Global warming: no big deal
- First Posted: Sep 14 2010 11:52 AM
- Updated: about 5 hours ago
This week sees the premiere of a new global warming doc by Bjorn Lomborg, a skeptic who says climate change isn't a big threat to humanity. He's already winning converts.
One movie premiering this week at the Toronto International Film Festival is reportedly so gorey it’s caused at least three people to faint from fright. But if you’re not fazed at watching heartthrob James Franco cut off his own arm, or if your name’s Al Gore, the scariest movie at the fest might be Cool It, a documentary by Denmark’s controversial “skeptical environmentalist” Bjorn Lomborg, who refutes almost all of the claims made by mainstream global warming activists.
Lomborg’s movie is “far more convincing than An Inconvenient Truth” writes Peter Foster in the Financial Post. “Every schoolchild who was forced to watch Mr. Gore’s apocalyptic whoppers should also be given the opportunity to see Cool It, which presents a balanced and convincing case against doom and gloom.” In fact Foster seems more concerned with the motivations of environmentalists than he is about global warming itself: “much deeper inquiry is needed into the dark political/psychological heart of the green movement.”

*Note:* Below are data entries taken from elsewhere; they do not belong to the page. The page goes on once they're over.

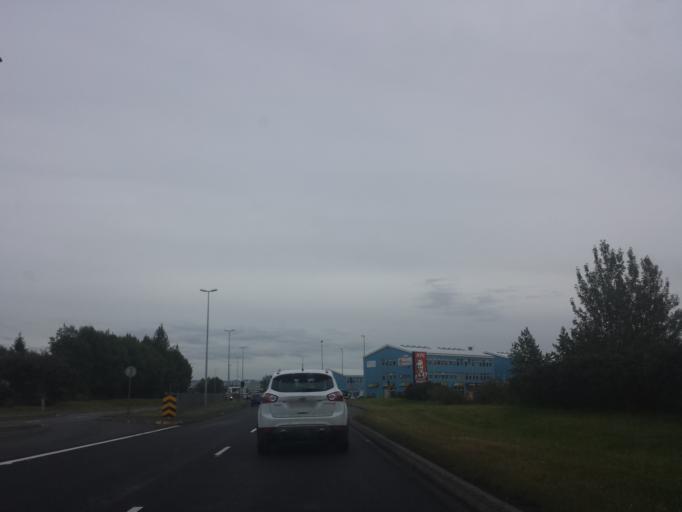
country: IS
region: Capital Region
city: Reykjavik
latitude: 64.1323
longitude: -21.8677
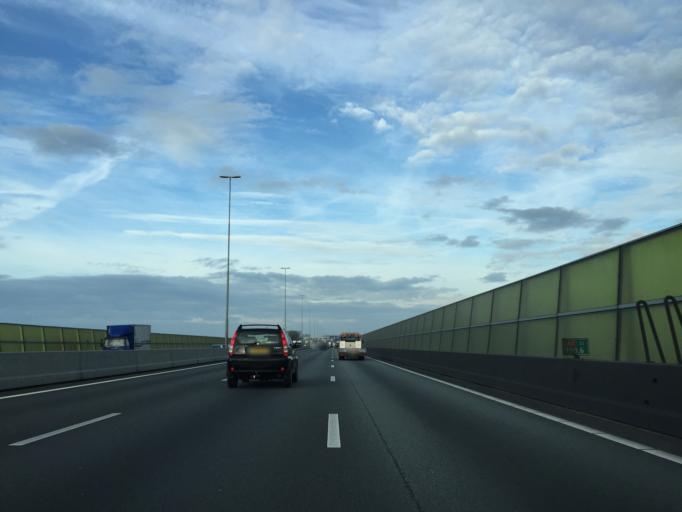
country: NL
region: Gelderland
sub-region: Gemeente Maasdriel
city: Hedel
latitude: 51.7409
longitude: 5.3020
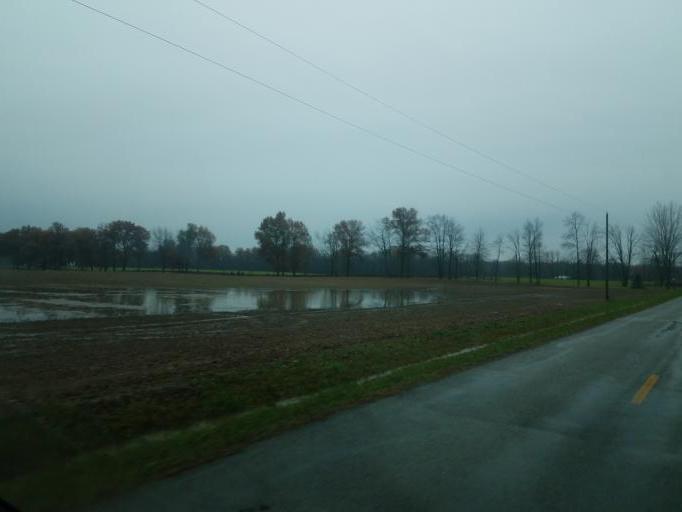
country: US
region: Ohio
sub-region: Delaware County
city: Sunbury
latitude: 40.3040
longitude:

In a column by Lomborg himself in the Globe and Mail last week, he says “for some years now, the debate over global warming has been dominated by fear,” to the point that you can no longer tell if Gore et al. “are quoting from scientific journals or the Book of Revelations.” His argument is that while global warming will bring about change, it won’t throw anything at us that we can’t use technology or good planning to cope with. “The point isn’t that we can or should ignore global warming. The point is that we should be wary of fear-mongering.”
But critics like documentary filmmaker Mark Terry say that even tiny changes can have unpredictable consequences. In an interview with The Mark last week he points to Norway, where the reindeer have disappeared thanks to warmer temperatures prolonging the life of a minute bug that feeds on grazing grass. “Even a one inch increase in sea levels can cause extra pressure on oceanic fault lines which cause tsunamis,” he says, “So you can have an enormous environmental disaster from a very small introduction.”